O interior de São Paulo foi palco de um evento climático de magnitude incomum no final de semana, com fortes temporais que deixaram um rastro de destruição. O governador do estado, Tarcísio de Freitas (Republicanos), classificou o fenômeno como “sem precedente” e enfatizou os severos danos, principalmente na produção rural. A tempestade, que atingiu a região de Ribeirão Preto na madrugada de sexta-feira (24), evidenciou a dificuldade dos modelos meteorológicos atuais em prever a intensidade de eventos extremos, gerando prejuízos de monta e um alerta para a necessidade de adaptação e investimento.

Ventania Excepcional e Impactos na Infraestrutura

Durante o auge da tempestade, medições realizadas pelo Instituto Agronômico (IAC), um centro de pesquisa agrícola do estado, registraram rajadas de vento que alcançaram impressionantes 160 km/h, superando em muito a velocidade oficial de 121 km/h. Essa força incomum resultou na queda de 54 torres de transmissão, impactando diretamente o fornecimento de energia e causando um prejuízo material sem precedentes na história recente da região. A amplitude da destruição levou o governador a afirmar que não há registro de danos dessa escala em memória recente, sublinhando a natureza extraordinária do fenômeno climático.

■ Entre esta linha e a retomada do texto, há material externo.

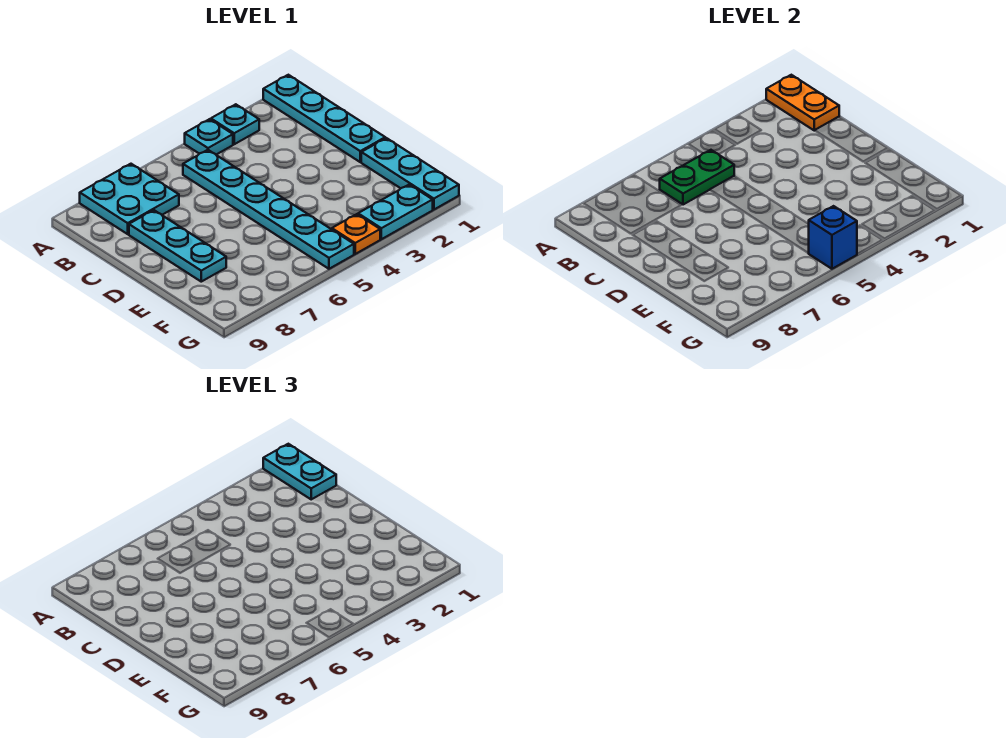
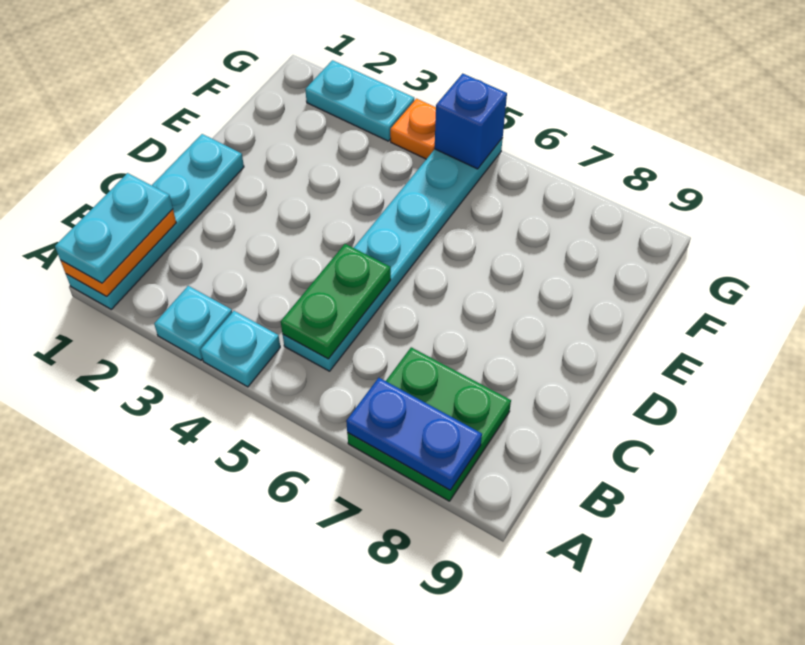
cyan 2x2 plate [80,164,179,234] -> green 2x2 plate [347,347,511,501]
none -> blue 1x2 plate [346,378,482,490]
green 1x2 plate [660,150,734,205] -> green 1x2 plate turned to [281,244,391,359]
cyan 1x3 plate [129,210,226,282] -> none
cyan 1x3 plate [361,138,459,210] -> none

Resposta Imediata e Reforço na Capacidade de Previsão

Diante da calamidade, o governador Tarcísio de Freitas deslocou-se a Ribeirão Preto e outras cidades afetadas, como Dumont, para acompanhar de perto a situação. Antes mesmo de sua visita, equipes da Defesa Civil estadual já haviam sido mobilizadas com ajuda humanitária, e o secretário de Estado da Saúde foi enviado para coordenar o atendimento de emergência. Reconhecendo as limitações dos modelos atuais que previam ventos de apenas 50-60 km/h em vez dos 120-160 km/h reais, o governo de São Paulo anunciou um investimento de R$ 150 milhões na aquisição de oito novos radares meteorológicos. O objetivo é aprimorar significativamente a capacidade de prever fenômenos localizados e de alta intensidade, como as 'microexplosões' que contribuíram para os danos gigantescos observados.

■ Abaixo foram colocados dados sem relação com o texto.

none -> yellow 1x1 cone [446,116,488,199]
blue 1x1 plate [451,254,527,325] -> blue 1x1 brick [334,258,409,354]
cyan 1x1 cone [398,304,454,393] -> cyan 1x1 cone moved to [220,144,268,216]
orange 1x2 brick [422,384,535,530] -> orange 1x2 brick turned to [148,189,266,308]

Danos Críticos ao Agronegócio Paulista

A força dos ventos causou perdas significativas em diversos segmentos da produção rural na região de Ribeirão Preto. Estruturas essenciais, como armazéns e estufas, foram destruídas, e culturas importantes como canaviais, pomares e plantações de amendoim sofreram extensos prejuízos. O Centro de Cana do IAC, uma instituição vital para a pesquisa agrícola, também foi severamente afetado, com laboratórios e parte de suas pesquisas comprometidos. Além disso, estradas rurais, cruciais para o escoamento da produção e o acesso dos produtores, foram danificadas, isolando comunidades e dificultando a recuperação.

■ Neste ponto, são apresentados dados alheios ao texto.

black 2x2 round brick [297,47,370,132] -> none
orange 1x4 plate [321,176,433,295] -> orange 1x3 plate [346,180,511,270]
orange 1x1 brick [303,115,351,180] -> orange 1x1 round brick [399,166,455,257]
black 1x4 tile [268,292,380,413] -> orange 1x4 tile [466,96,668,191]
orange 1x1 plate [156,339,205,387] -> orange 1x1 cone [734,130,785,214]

Plano de Apoio e Reconstrução para o Setor Rural

Para mitigar o impacto no agronegócio e apoiar a recuperação, o governador detalhou um pacote de medidas robustas. Será liberado acesso a linhas de crédito através do Fundo de Expansão do Agronegócio Paulista (FEAP), com uma subvenção de seguro rural que disponibiliza mais de R$ 100 milhões. Adicionalmente, o Desenvolve SP oferecerá novas linhas de crédito específicas para a reconstrução. Para restaurar a infraestrutura de acesso, equipes do Departamento de Estradas de Rodagem (DER) e da Secretaria de Agricultura já estão mobilizadas para a recuperação urgente das vias municipais e principais que servem as áreas de produção afetadas.

O temporal no interior de São Paulo é um marco, não apenas pela devastação que causou, mas também como um lembrete da crescente imprevisibilidade dos eventos climáticos extremos. A resposta do governo, combinando ajuda imediata, investimentos em tecnologia de previsão e um plano abrangente de apoio à recuperação, sinaliza um esforço para enfrentar os desafios presentes e futuros. A reconstrução das áreas afetadas e o fortalecimento da resiliência climática se tornam prioridades incontornáveis para o estado.